● **Passage to read**
=== Section Start ===
In this week, we have mainly learned how to design our own PCB in Eagle.
Before actually starting designing and machining my first board, I have taken several tutorials on Eagle and microcontroller online, and here are the links for them:
- An Eagle tutorial for freshman provided by SparkFun. It consists of three parts, How to install and run Eagle, Schematic in Eagle, and Board layout in Eagle.
- There are many tutorials for microcontrollers on Youtube, and you can find a good one very easily.
- Learn how to use a software to desin the PCB.
- Reproduce the "echo hello world" board, and machine it out followed by soldering all the components.
- Optionally program the board and test it.
Before working on the actual board I'm gonna to machine for this week, I have follwed the tutorial on how to use Eagle from SparkFun -- building an Arduino board.
This is the schematic of the board.
This is the layout of the board. This one is different from our weekly assignmnet in the way that this is a double-sided board.
After I finish the tutorials, I have mastered the basc procedures to design a board in Eagle. Besides that, there are also many good tips in the tutorial regarding how to design efficiently, and how to check your error. I'd also to mention that there are many interesting eaxmple boards helping your understand microcontrollers and Eagle. Therefore, I hignly recommend this set of tutorials if you're new to Eagle.
=== Section End ===
● **Records**
=== Section Start ===
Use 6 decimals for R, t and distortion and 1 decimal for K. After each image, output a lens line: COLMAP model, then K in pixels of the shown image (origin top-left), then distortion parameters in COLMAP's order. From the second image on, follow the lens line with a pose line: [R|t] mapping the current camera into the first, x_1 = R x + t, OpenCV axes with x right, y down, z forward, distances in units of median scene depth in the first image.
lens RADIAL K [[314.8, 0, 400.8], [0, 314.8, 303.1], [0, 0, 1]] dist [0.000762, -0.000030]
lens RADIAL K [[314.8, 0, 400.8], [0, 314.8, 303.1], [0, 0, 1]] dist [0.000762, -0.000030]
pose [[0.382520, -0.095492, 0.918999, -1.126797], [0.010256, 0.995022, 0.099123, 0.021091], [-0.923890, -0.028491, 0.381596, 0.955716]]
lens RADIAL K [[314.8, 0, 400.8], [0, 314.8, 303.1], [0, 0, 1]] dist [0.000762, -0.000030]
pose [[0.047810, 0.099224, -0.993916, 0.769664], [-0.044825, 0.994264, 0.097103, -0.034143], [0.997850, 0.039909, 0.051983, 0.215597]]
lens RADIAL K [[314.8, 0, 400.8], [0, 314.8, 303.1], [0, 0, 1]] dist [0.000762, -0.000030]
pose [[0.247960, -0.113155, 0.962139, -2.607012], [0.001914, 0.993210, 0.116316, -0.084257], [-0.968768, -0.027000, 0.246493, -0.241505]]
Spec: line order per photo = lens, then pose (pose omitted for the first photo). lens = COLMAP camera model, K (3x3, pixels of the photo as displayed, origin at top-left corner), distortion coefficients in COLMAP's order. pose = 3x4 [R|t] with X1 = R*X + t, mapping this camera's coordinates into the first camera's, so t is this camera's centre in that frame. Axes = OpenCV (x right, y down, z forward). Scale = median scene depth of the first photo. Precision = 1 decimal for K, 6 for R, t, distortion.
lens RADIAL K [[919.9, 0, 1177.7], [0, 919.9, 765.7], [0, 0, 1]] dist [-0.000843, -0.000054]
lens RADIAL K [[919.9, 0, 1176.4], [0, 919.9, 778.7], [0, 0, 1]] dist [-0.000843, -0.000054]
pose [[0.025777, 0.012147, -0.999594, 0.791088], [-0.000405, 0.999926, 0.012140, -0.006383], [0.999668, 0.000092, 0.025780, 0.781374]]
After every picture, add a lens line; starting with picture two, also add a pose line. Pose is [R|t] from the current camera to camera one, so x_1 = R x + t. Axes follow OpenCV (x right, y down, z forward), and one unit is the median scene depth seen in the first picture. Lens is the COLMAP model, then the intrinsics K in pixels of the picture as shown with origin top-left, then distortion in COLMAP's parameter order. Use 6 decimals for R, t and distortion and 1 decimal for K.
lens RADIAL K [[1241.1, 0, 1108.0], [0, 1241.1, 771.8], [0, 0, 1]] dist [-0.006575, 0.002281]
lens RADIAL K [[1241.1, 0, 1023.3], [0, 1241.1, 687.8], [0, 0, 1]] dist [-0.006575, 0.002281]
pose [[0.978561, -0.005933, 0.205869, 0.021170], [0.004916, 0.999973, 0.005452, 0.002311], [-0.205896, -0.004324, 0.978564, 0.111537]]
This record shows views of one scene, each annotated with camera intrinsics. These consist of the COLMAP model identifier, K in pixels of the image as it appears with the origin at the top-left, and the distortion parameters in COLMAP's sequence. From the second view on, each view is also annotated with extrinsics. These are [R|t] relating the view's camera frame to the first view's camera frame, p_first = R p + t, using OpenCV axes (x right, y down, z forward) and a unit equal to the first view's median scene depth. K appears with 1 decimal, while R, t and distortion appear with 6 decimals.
=== Section End ===
● **Exercise requirements**
a) Summarize the Eagle notes in two sentences.
b) Duplicate everything in the Eagle notes from "- There are" down to "a double-sided board.".

● **Solutions below**
a) The notes cover a week spent learning to design a PCB in Eagle, with the tasks of using software to design the board, reproducing and machining the "echo hello world" board, soldering its components, and optionally programming and testing it. Beforehand, the writer followed SparkFun's Eagle tutorial on building a double-sided Arduino board, learned the basic design procedures along with tips on efficient design and error checking, and highly recommends those tutorials to anyone new to Eagle.

b)
- There are many tutorials for microcontrollers on Youtube, and you can find a good one very easily.
- Learn how to use a software to desin the PCB.
- Reproduce the "echo hello world" board, and machine it out followed by soldering all the components.
- Optionally program the board and test it.
Before working on the actual board I'm gonna to machine for this week, I have follwed the tutorial on how to use Eagle from SparkFun -- building an Arduino board.
This is the schematic of the board.
This is the layout of the board. This one is different from our weekly assignmnet in the way that this is a double-sided board.